I picked up a universal type "manual trans or differential cooler" kit off of ebay a while back, had a basic finned type cooler with a small inline pump, you were supposed to pull oil out through the drain hole, push it through the cooler and back in the filler hole, pretty simple really, you could put the pump on a switch and only use it when you needed it.
 
A few older heavy truck axles had fittings for coolers; mostly the really big guns rated for over 48Klbs. Many more have pumps and filters built into the third member, but the mfgr's are getting away from that now.
 
this is all cool for race cars/trucks and stuff but I really doubt its necessary for a normally-used vehicle. Even a rig that does heavy duty towing. I mean, do dump trucks have diff coolers? how about semis? I don't know... just asking. Seems that tow rigs have worked for years without diff coolers. I'd recommend using synthetic fluid and an aluminum diff cover. If that doesn't keep your fliud in good shape, you have other problems (incorrectly set up rear end, something just came loose and fragged the R&P, etc)

j
 
the only reason I would consider it is to make a high pinion axle out of something that wasn't originally. Better pinion oiling with pressurized fluid. Cooling a rear, if I diff cover isn't getting it done like Jekbrown said, look at other things.
 
tilton makes a 12VDC pump just for diff oil cooling. No running a single stage pump and cog belt off the pinion flange that way.
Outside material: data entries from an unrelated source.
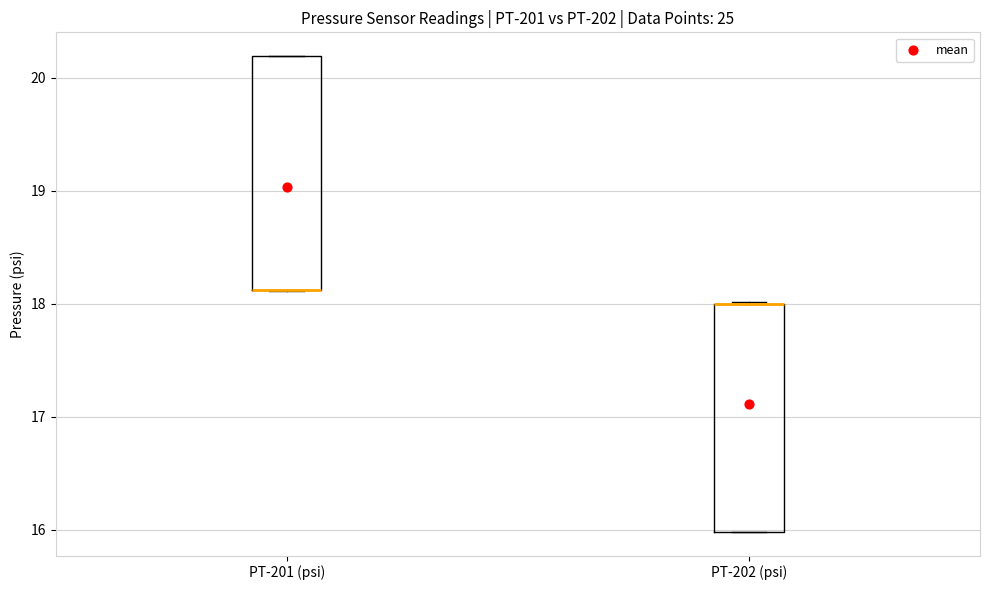

Reading left to right, read every box against the y-axis: the position of its median line, the range the box covers, and the ends of its whiskers. The values are not printed on the chart, so give them approximately, as read against the axis.

PT-201 (psi): median 18.1 (drawn on the box's lower edge), box 18.1 to 20.2, whiskers 18.1 to 20.2
PT-202 (psi): median 18.0 (drawn on the box's upper edge), box 16.0 to 18.0, whiskers 16.0 to 18.0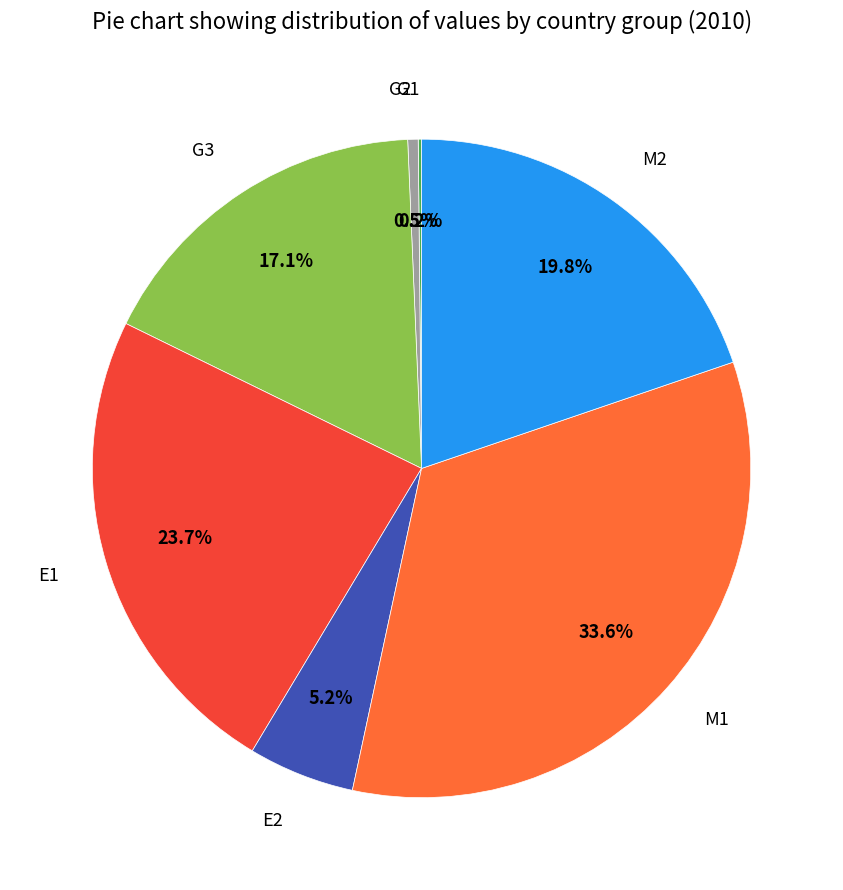

What is the largest slice in the pie chart?

M1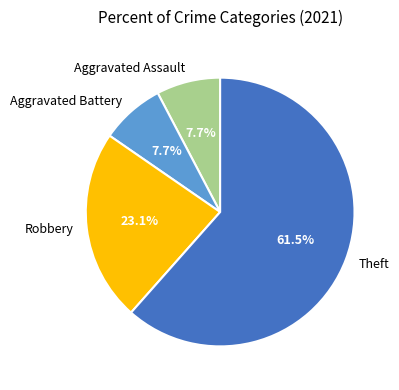

Which category has the biggest portion of the pie?

Theft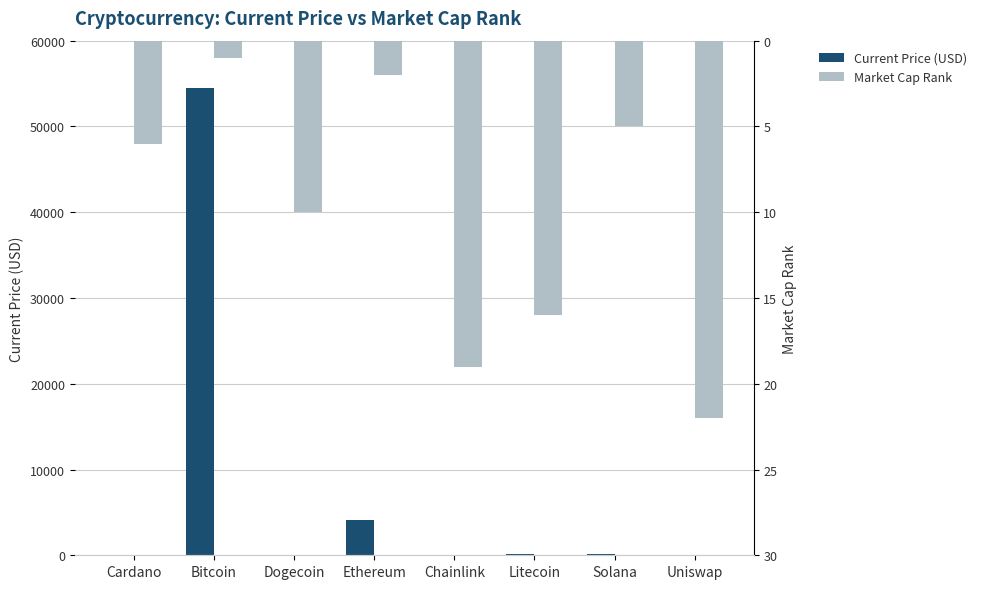

Reading right to left, transcribe all the data shown in this chart.

Current Price (USD): 19.7	195.1	197.9	24.5	4117.1	0.2	54445.0	1.6
Market Cap Rank: 22.0	5.0	16.0	19.0	2.0	10.0	1.0	6.0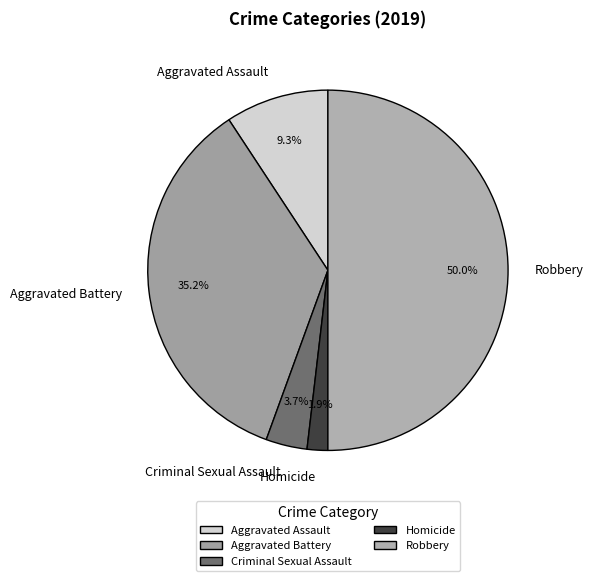

To the nearest percent, what is the combined percentage of Homicide and Aggravated Battery?

37%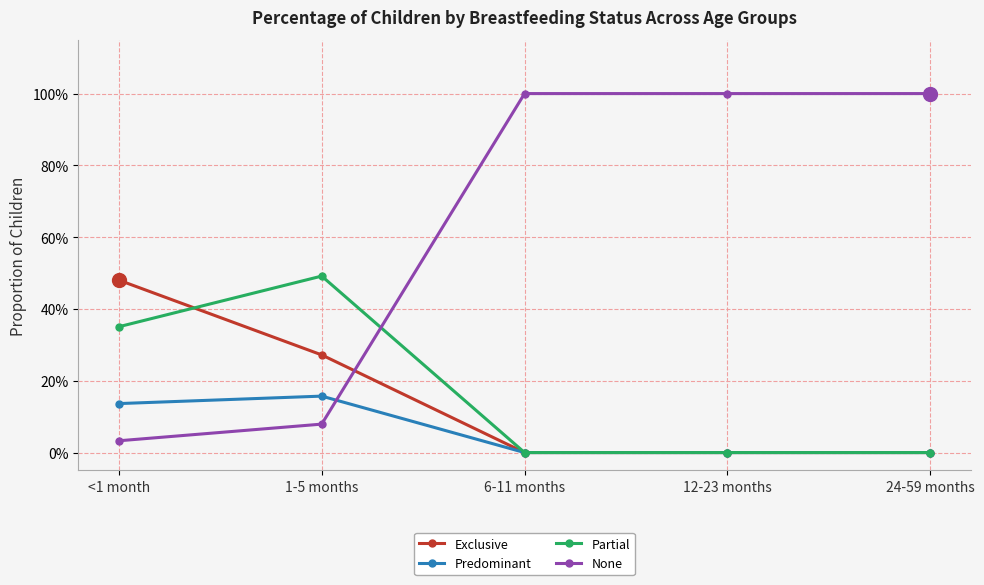

Rank the categories by Partial value from highest to lowest.

1-5 months, <1 month, 6-11 months, 12-23 months, 24-59 months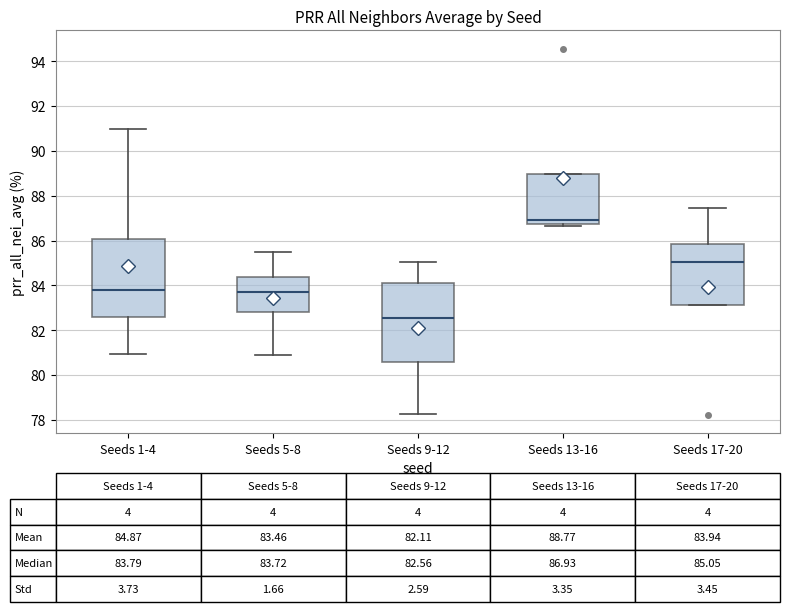

Which box's median line is the lowest?

Seeds 9-12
Most Endurance type high HP road racers have them.

I know of one guy who made a diff cover into a cooler. He made it a rectangular box with tubes running all of the way thru it top to bottom. It holds something like 4 gallons of oil. The tops of the tubes went bent to face fwd and flared. The bottom of the tubes were cut with a miter facing the rear like an old road draft tube. Prior to doing that his lakester crew got so much practice changing D80 R&P's that they could do it on the side of the road, in 40 minutes!
 
jekbrown said:
I mean, do dump trucks have diff coolers? how about semis? I don't know... just asking.
j

They're semi-common on older trucks in "vocational" service, like dump trucks, garbage trucks, concrete trucks... anything that sees a lot of low-speed, high-gross-weight activity. Mostly it depends on the axles and what the application was/is. i.e. If a truck was spec'd by a company that specializes in heavy (120Klbs +) hauling, you're likely to find cooled (and filtered) axles, and maybe a liquid-cooled transmission, too (a 4"x12" 4-pass radiator in the bottom of the front box, plumbed into the truck's cooling system).
Advances in synthetic oils have greatly reduced the need for fluid coolers on heavy truck components, but they are still around. In a few cases, the only difference between a Fuller Roadranger that's rated for 1650ft/lbs input TQ (a 16xxx series trans) and one rated for 1850 (an 18xxx series trans), is the oil cooler fittings on the 18xxx. All Fullers rated for 1850 and above have oil cooler fittings, and the cooler must be used for warranty coverage.
 
Trophy trucks sometimes run rear coolers, Nascar stock cars do as well. Nascars have an oil pump mounted to the pinion, I don't know what Trophy trucks do. I have a picture of the setup somewhere, I hope I sent it home from school.

thats what i was gonna say... beat me to it.

The Zo6's run a diff cooler?... damn, ferrari and ford gts are sh$ttin in there pants... 500 hp out of an aluminum 427... carbon fiber brakes... the list goes on.